Work request:
All lines from the top of the records below through the line holding "7. [Data Flow Diagrams](#data-flow-diagrams)", and only those, should be printed exactly, minus the pictures.

Supplied material:
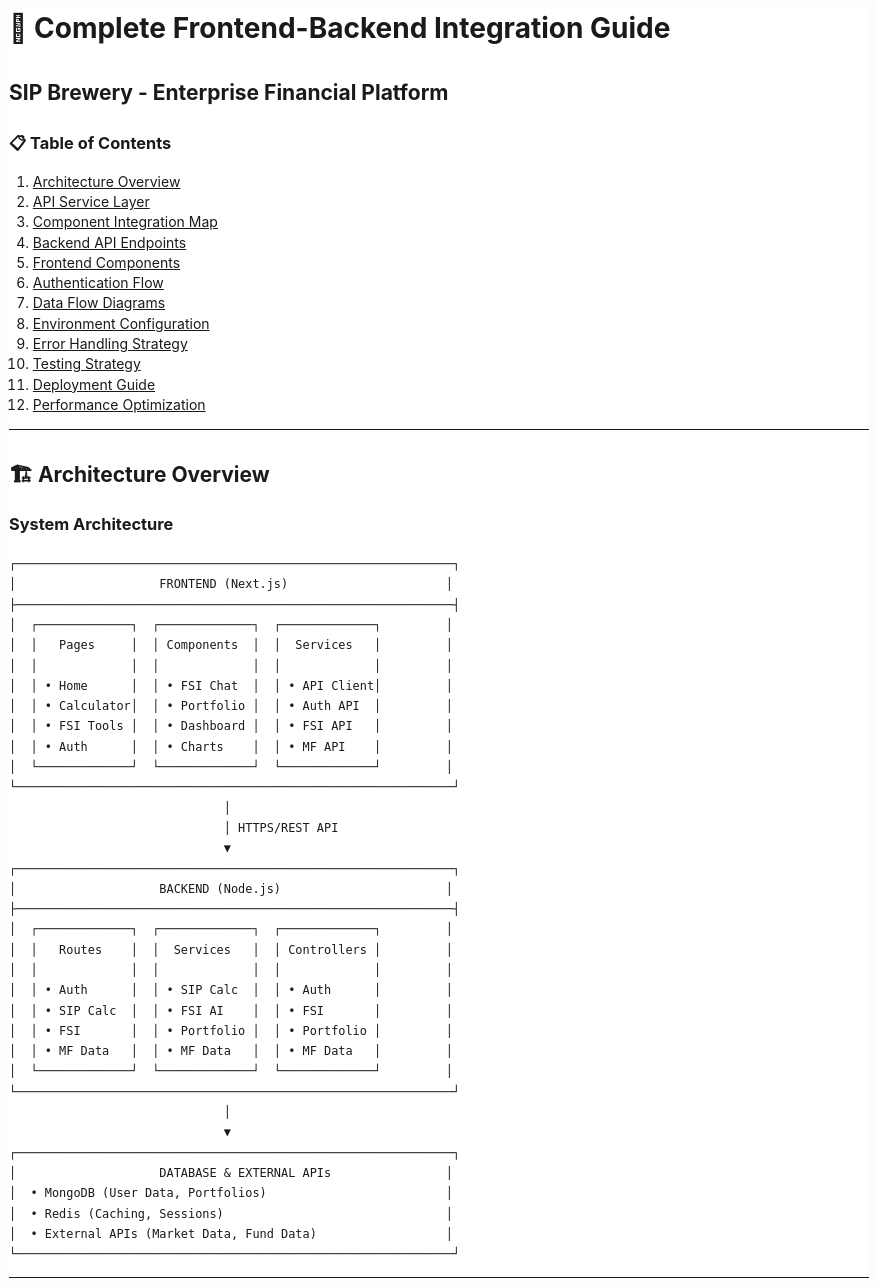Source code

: # 🚀 Complete Frontend-Backend Integration Guide
## SIP Brewery - Enterprise Financial Platform

### 📋 Table of Contents
1. [Architecture Overview](#architecture-overview)
2. [API Service Layer](#api-service-layer)
3. [Component Integration Map](#component-integration-map)
4. [Backend API Endpoints](#backend-api-endpoints)
5. [Frontend Components](#frontend-components)
6. [Authentication Flow](#authentication-flow)
7. [Data Flow Diagrams](#data-flow-diagrams)
8. [Environment Configuration](#environment-configuration)
9. [Error Handling Strategy](#error-handling-strategy)
10. [Testing Strategy](#testing-strategy)
11. [Deployment Guide](#deployment-guide)
12. [Performance Optimization](#performance-optimization)

---

## 🏗️ Architecture Overview

### System Architecture
```
┌─────────────────────────────────────────────────────────────┐
│                    FRONTEND (Next.js)                      │
├─────────────────────────────────────────────────────────────┤
│  ┌─────────────┐  ┌─────────────┐  ┌─────────────┐         │
│  │   Pages     │  │ Components  │  │  Services   │         │
│  │             │  │             │  │             │         │
│  │ • Home      │  │ • FSI Chat  │  │ • API Client│         │
│  │ • Calculator│  │ • Portfolio │  │ • Auth API  │         │
│  │ • FSI Tools │  │ • Dashboard │  │ • FSI API   │         │
│  │ • Auth      │  │ • Charts    │  │ • MF API    │         │
│  └─────────────┘  └─────────────┘  └─────────────┘         │
└─────────────────────────────────────────────────────────────┘
                              │
                              │ HTTPS/REST API
                              ▼
┌─────────────────────────────────────────────────────────────┐
│                    BACKEND (Node.js)                       │
├─────────────────────────────────────────────────────────────┤
│  ┌─────────────┐  ┌─────────────┐  ┌─────────────┐         │
│  │   Routes    │  │  Services   │  │ Controllers │         │
│  │             │  │             │  │             │         │
│  │ • Auth      │  │ • SIP Calc  │  │ • Auth      │         │
│  │ • SIP Calc  │  │ • FSI AI    │  │ • FSI       │         │
│  │ • FSI       │  │ • Portfolio │  │ • Portfolio │         │
│  │ • MF Data   │  │ • MF Data   │  │ • MF Data   │         │
│  └─────────────┘  └─────────────┘  └─────────────┘         │
└─────────────────────────────────────────────────────────────┘
                              │
                              ▼
┌─────────────────────────────────────────────────────────────┐
│                    DATABASE & EXTERNAL APIs                │
│  • MongoDB (User Data, Portfolios)                         │
│  • Redis (Caching, Sessions)                               │
│  • External APIs (Market Data, Fund Data)                  │
└─────────────────────────────────────────────────────────────┘
```

---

Output below:
Source code

: # 🚀 Complete Frontend-Backend Integration Guide
## SIP Brewery - Enterprise Financial Platform

### 📋 Table of Contents
1. [Architecture Overview](#architecture-overview)
2. [API Service Layer](#api-service-layer)
3. [Component Integration Map](#component-integration-map)
4. [Backend API Endpoints](#backend-api-endpoints)
5. [Frontend Components](#frontend-components)
6. [Authentication Flow](#authentication-flow)
7. [Data Flow Diagrams](#data-flow-diagrams)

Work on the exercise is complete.